▶ Recorded information
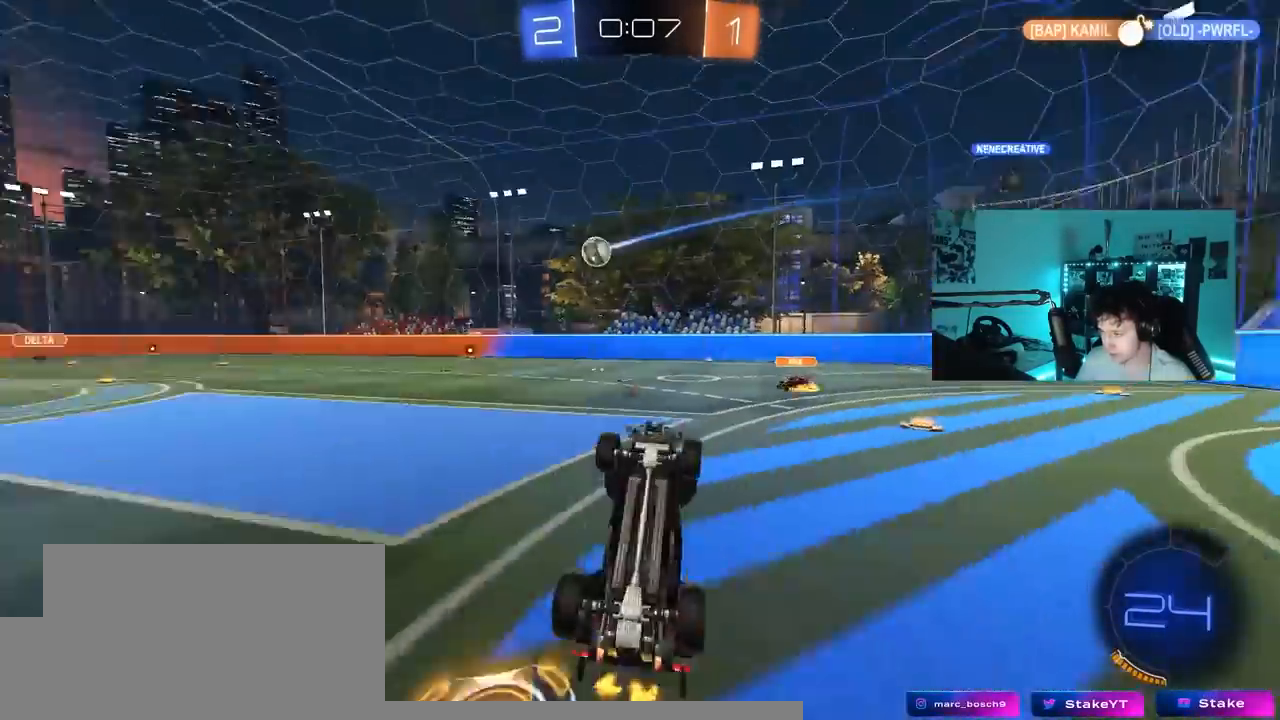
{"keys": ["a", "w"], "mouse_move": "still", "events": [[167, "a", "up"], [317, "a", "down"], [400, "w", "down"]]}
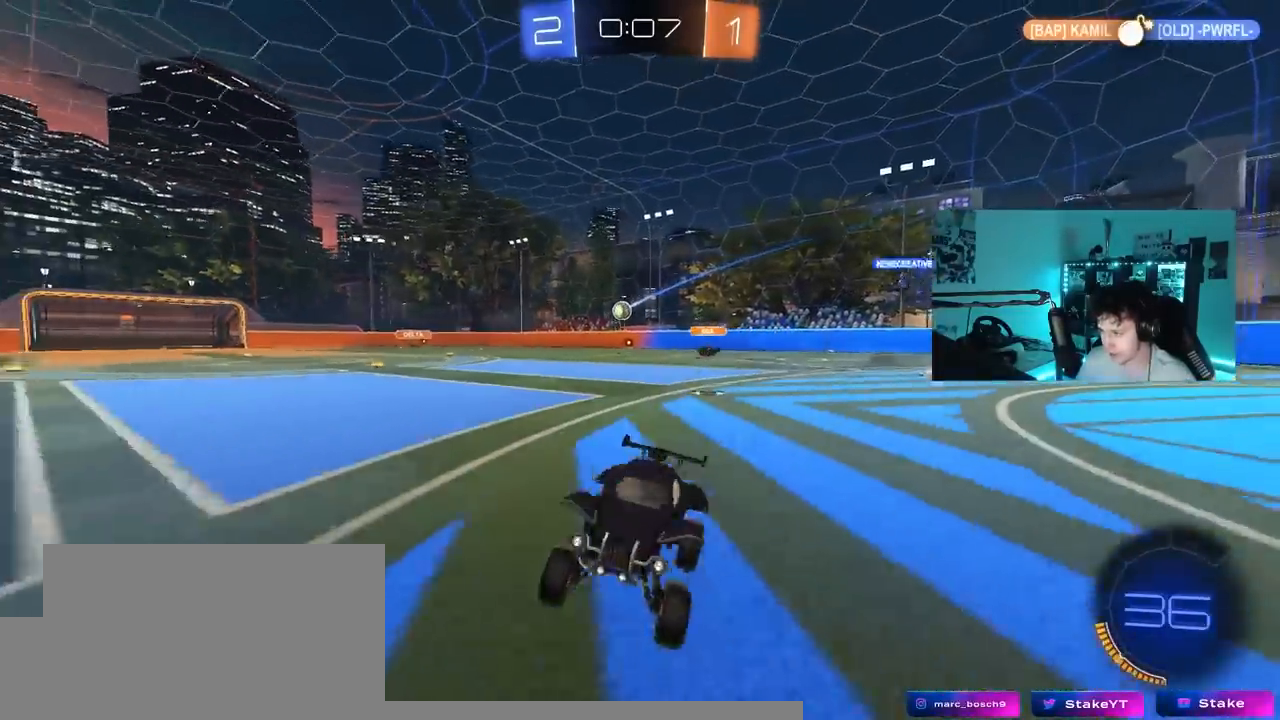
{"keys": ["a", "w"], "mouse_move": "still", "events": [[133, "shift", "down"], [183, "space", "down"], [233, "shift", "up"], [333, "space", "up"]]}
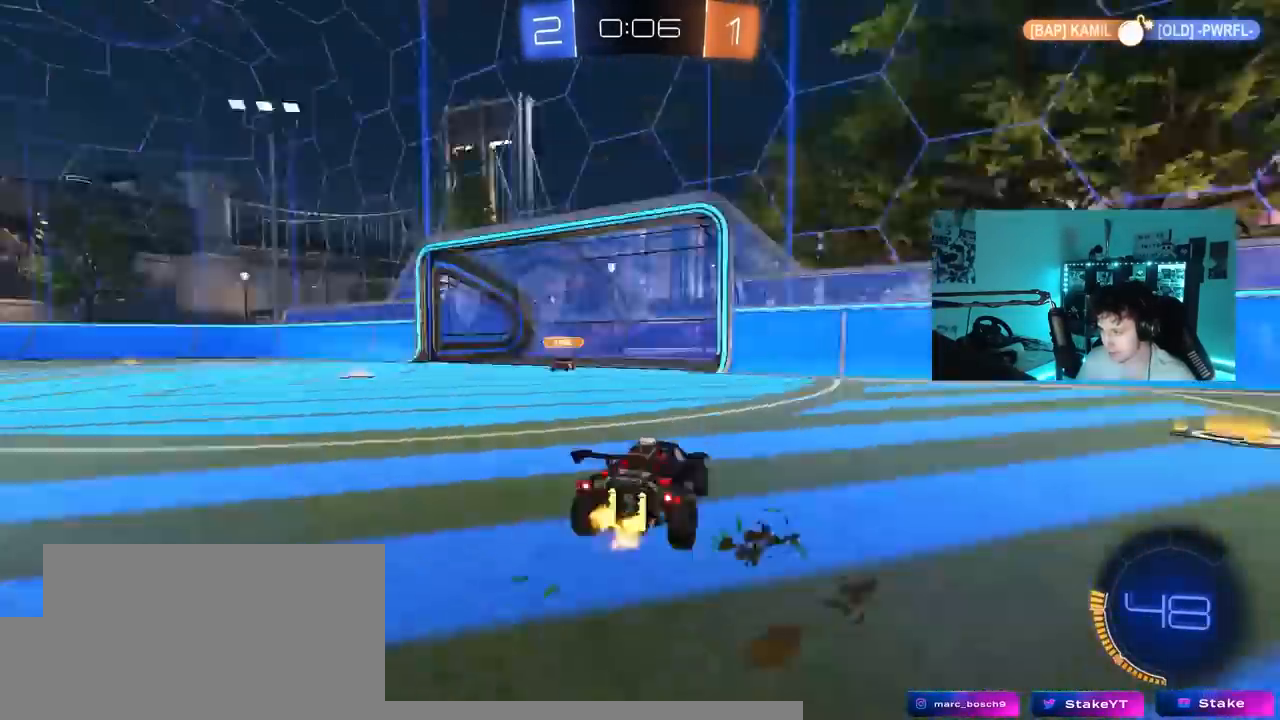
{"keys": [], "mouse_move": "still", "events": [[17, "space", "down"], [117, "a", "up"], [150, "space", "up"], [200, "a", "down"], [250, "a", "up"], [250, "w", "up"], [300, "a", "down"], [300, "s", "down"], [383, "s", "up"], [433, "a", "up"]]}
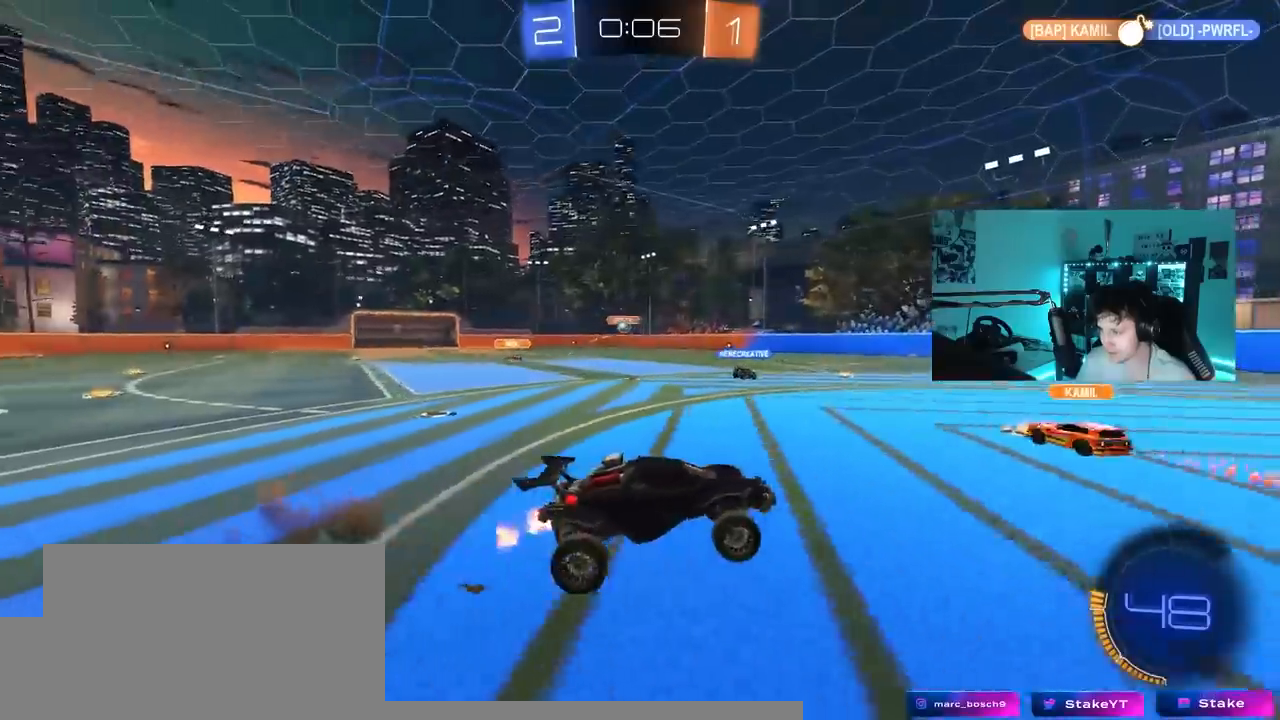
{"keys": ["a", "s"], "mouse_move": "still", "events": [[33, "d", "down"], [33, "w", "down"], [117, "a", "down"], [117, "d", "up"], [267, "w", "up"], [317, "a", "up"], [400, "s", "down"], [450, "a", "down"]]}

--

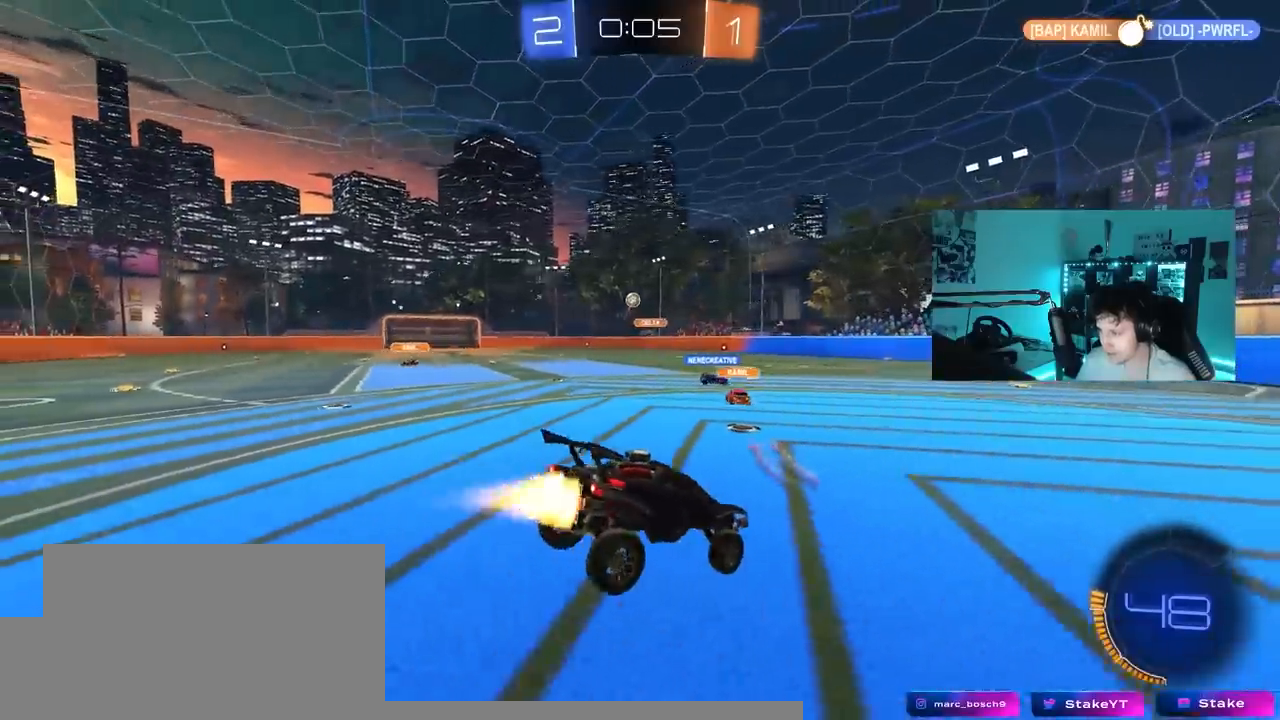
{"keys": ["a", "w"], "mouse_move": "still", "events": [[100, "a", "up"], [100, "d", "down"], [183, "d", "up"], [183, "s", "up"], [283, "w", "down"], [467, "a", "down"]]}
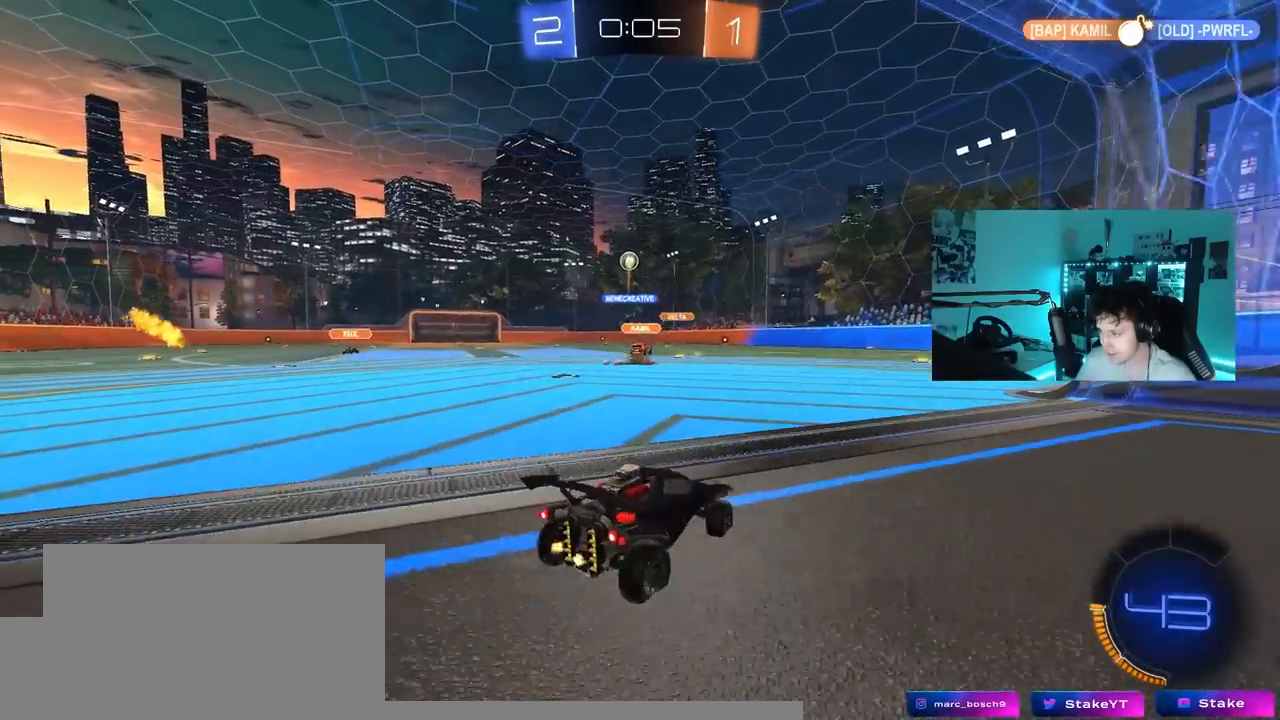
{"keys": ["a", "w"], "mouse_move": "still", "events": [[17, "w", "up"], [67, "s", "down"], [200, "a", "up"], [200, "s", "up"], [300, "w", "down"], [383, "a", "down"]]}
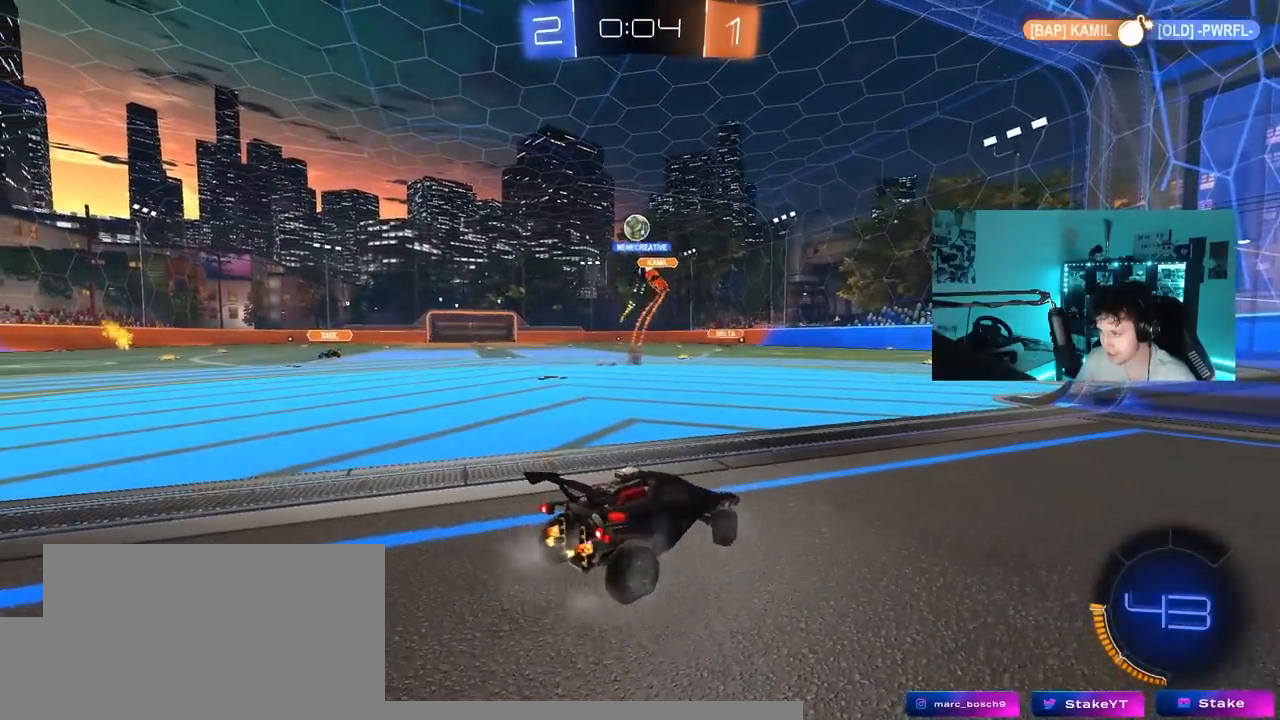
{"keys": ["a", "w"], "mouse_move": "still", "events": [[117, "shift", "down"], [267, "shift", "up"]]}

▶ Work item
Return every line above in which the string "shift" occurs.

▶ Worked solution
{"keys": ["a", "w"], "mouse_move": "still", "events": [[133, "shift", "down"], [183, "space", "down"], [233, "shift", "up"], [333, "space", "up"]]}
{"keys": ["a", "w"], "mouse_move": "still", "events": [[117, "shift", "down"], [267, "shift", "up"]]}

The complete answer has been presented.